This comment is based on my personal findings so may differ from your experiences.
Information in the Silverstripe documentation, other than in the tutorials, in view of what a cms covers, has to be very concise. As such it is usually insufficient for the purpose of equiping a developer, who is new to Silverstripe, to actually write code to extend functionality. If the information is not in a tutorial, the page in the Silverstripe topics is sometimes extremely brief. This can leave the reader wondering what is involved and what needs to be done in terms of implementation. For me I found the following was helpful.
- (a) Changing and chopping code in the tutorials and then seeing what happened helped me to see the significance of different code.
- (b) Books - there are currently 2 books - the complete guide based on Version 2.3 and the module extension/themes book based on 2.4. I found the latter book more suited to my way of learning and is of course more up to date.
- (c) The internet for forum comments and tutorials Googling often locates useful articles in the Silverstripe forums. Locating a particular forum comment this way obviously depends on the comment existing in the Google index. However I found the search facility in the forum itself to be quite lacking and, without the ability to search on phrases, throws up much material which is not relevant. Perhaps I am not using the facility correctly.
- (d) Comments in PHP class files added to the Sapphire and cms folders.
I am new to Silverstripe and have been learning Silverstripe on and off for the past 3 weeks. I first of all concentrated on the Silverstripe documentation and the tutorials in particular. I think tutorials 1 and 2 give a good grounding. I have yet to really get into the remaining tutorials. However I find I can only read so much before things stop sinking in. In order to augment the learning process, I then started to create a real site for a client where I had to work to a specification. As expected I found things which were not in the core code and was unable to locate exactly what I wanted in existing modules.
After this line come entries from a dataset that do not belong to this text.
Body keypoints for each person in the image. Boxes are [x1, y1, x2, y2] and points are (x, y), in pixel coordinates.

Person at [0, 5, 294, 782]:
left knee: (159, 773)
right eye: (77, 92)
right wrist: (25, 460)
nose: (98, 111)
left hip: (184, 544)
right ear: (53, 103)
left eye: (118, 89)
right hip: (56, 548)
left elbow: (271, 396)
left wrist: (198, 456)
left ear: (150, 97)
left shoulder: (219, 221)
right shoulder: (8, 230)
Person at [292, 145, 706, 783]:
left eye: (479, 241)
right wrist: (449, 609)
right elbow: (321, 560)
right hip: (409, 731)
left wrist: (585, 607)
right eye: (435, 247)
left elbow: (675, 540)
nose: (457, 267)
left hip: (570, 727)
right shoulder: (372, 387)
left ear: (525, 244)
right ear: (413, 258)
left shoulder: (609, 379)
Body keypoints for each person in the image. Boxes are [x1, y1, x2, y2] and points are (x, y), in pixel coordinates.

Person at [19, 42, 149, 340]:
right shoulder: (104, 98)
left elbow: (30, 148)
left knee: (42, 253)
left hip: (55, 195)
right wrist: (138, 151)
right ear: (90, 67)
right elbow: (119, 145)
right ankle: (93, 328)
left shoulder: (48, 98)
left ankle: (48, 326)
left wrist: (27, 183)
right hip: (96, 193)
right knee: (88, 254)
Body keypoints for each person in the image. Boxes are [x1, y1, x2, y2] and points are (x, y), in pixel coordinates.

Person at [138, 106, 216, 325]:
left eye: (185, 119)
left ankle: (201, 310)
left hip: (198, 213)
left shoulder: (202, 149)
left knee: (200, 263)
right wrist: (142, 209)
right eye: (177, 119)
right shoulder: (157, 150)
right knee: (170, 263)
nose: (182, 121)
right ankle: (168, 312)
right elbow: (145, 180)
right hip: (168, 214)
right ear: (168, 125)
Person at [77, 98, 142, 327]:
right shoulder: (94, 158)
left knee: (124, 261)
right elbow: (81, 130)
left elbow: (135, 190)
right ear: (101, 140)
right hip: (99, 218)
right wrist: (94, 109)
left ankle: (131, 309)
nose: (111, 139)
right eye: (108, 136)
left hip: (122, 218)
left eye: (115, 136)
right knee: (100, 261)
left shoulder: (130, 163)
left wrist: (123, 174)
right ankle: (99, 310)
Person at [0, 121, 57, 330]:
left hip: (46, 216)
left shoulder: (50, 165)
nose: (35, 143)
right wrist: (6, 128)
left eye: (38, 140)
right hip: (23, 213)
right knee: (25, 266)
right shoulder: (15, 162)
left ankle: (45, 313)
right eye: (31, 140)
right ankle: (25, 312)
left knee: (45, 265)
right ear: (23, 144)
I then supplemented reading the Silverstripe documentation with material found by googling and reading the books.
Today I discovered I could improve my understanding of how to extend code by spending more time reading comments in the PHP classes (see (d) above). Of course, browsing code and reading comments is a patently obvious way of learning how code works. However as a programmer who has so far avoided writing and extended classes and often finds following such code difficult, I have spent very little time browsing the code base during the time I have been looking at Silverstripe. Nevertheless I think my progress in getting things done would have been quicker if I had put more effort into doing this before today.